Saved data entries:
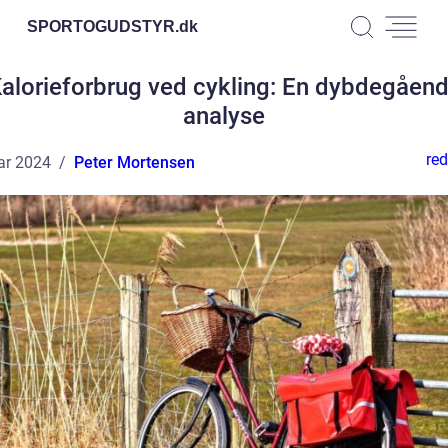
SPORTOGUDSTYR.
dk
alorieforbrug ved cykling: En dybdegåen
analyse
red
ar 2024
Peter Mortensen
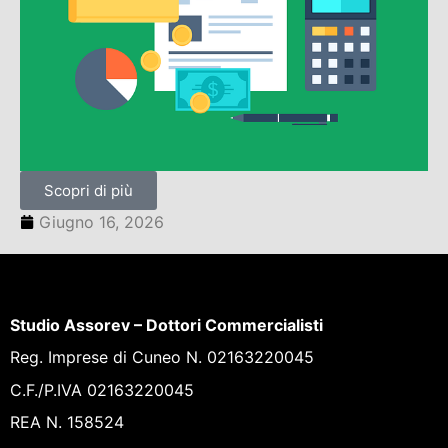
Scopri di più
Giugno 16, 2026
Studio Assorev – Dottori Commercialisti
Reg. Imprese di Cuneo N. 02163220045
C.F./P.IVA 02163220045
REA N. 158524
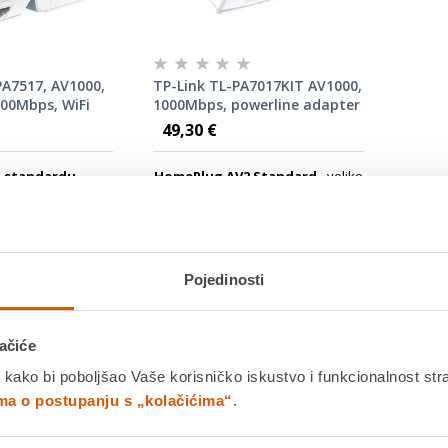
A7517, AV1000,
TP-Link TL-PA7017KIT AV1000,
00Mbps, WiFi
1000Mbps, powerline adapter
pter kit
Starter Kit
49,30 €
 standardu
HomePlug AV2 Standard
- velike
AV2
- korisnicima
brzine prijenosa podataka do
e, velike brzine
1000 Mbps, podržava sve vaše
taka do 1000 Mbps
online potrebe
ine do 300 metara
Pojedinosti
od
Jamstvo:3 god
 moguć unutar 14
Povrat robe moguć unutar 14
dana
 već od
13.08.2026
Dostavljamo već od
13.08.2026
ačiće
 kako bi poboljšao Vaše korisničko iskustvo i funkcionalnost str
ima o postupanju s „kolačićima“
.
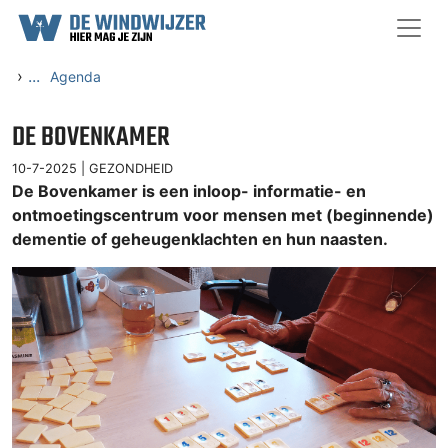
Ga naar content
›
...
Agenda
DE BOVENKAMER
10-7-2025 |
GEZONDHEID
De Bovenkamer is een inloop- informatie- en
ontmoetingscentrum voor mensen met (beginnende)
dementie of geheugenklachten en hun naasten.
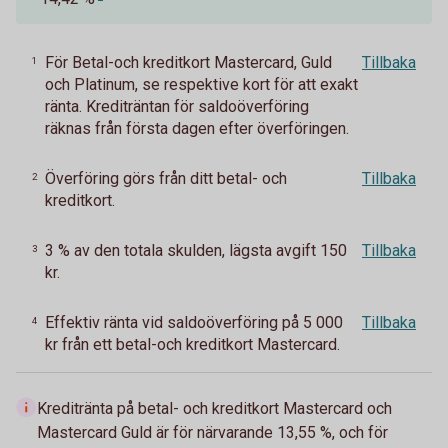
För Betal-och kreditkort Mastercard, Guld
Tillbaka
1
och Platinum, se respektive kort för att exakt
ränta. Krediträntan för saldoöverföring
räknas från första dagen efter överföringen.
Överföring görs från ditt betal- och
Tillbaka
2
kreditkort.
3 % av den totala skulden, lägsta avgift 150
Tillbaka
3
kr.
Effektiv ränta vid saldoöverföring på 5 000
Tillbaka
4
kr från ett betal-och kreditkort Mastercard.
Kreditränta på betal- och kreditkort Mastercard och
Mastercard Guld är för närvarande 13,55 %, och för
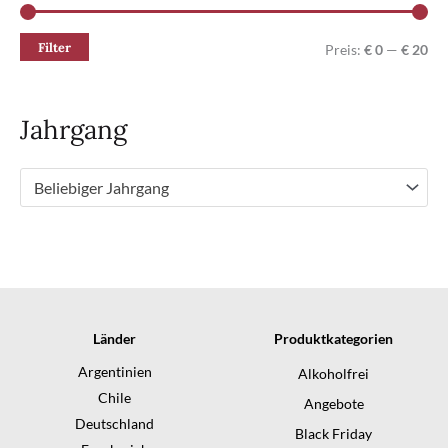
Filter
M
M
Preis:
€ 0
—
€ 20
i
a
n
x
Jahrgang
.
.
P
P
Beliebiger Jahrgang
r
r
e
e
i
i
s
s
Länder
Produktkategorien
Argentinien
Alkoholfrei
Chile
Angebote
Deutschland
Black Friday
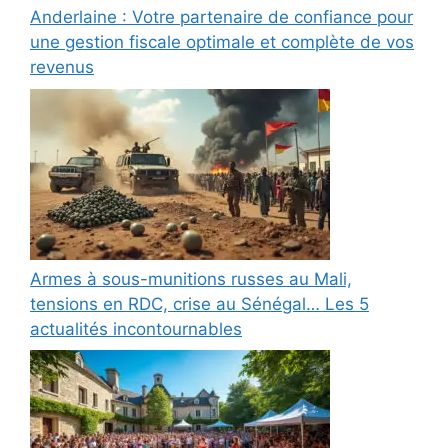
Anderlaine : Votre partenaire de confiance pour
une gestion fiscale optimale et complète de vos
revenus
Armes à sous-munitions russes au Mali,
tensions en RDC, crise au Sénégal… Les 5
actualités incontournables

...

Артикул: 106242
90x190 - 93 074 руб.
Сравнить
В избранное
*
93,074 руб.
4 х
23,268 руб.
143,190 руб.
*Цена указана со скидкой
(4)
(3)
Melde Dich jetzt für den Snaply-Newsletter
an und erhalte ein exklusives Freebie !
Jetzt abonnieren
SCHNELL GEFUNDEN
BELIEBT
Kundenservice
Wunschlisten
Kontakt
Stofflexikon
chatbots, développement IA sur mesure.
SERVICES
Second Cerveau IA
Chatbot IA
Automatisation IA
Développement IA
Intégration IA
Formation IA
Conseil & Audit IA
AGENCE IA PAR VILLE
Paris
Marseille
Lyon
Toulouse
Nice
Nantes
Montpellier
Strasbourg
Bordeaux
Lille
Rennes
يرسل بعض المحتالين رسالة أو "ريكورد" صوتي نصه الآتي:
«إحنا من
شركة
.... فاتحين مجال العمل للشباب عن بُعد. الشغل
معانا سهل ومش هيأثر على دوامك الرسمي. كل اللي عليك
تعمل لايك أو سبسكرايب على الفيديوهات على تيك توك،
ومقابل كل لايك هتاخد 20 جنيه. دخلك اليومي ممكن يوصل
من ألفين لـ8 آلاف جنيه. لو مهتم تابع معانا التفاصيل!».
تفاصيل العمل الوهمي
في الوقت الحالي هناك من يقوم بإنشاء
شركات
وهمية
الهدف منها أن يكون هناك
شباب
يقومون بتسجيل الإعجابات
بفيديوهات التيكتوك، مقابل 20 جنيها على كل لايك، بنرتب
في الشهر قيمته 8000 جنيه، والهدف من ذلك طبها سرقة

* * *

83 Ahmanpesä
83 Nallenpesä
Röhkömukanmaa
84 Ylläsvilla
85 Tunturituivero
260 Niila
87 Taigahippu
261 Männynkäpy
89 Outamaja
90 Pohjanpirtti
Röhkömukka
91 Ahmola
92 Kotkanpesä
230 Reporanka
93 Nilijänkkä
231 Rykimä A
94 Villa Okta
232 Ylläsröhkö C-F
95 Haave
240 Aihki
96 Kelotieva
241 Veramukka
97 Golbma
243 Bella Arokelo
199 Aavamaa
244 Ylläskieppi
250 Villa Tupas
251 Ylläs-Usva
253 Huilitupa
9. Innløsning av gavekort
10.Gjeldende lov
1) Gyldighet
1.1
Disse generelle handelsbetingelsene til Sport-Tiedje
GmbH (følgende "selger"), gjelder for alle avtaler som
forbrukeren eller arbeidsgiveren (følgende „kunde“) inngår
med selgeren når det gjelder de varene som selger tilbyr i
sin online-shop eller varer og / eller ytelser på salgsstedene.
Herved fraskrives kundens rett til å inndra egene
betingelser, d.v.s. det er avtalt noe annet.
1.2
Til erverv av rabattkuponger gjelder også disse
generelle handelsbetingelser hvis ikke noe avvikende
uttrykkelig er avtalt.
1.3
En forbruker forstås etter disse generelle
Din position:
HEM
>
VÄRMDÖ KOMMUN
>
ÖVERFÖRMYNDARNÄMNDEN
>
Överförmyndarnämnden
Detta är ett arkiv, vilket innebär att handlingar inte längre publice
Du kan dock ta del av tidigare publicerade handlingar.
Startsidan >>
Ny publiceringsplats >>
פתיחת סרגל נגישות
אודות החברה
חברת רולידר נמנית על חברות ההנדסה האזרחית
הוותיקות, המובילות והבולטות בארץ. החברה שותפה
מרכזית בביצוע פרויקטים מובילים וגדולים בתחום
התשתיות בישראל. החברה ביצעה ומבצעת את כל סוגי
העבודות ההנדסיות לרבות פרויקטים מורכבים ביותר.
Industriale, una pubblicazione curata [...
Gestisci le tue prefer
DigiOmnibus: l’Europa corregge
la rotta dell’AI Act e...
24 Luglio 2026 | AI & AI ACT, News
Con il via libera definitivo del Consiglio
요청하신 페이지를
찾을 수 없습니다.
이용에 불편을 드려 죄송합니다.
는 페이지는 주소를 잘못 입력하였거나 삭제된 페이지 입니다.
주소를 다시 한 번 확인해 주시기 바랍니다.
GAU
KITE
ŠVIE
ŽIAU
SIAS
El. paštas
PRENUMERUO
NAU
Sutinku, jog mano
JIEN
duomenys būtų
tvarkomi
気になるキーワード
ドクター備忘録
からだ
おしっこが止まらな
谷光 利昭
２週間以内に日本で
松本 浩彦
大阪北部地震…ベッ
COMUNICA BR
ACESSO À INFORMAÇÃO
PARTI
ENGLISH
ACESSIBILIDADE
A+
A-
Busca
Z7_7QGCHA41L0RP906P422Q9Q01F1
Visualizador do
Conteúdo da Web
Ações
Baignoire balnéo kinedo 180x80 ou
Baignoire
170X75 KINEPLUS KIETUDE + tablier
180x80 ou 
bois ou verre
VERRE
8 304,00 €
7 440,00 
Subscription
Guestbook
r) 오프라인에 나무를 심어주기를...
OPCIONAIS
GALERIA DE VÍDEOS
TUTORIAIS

■ **What is needed**
Return every line of the preceding records in which the word "gjelder" appears.

■ **Finished exercise**
GmbH (følgende "selger"), gjelder for alle avtaler som
med selgeren når det gjelder de varene som selger tilbyr i
Til erverv av rabattkuponger gjelder også disse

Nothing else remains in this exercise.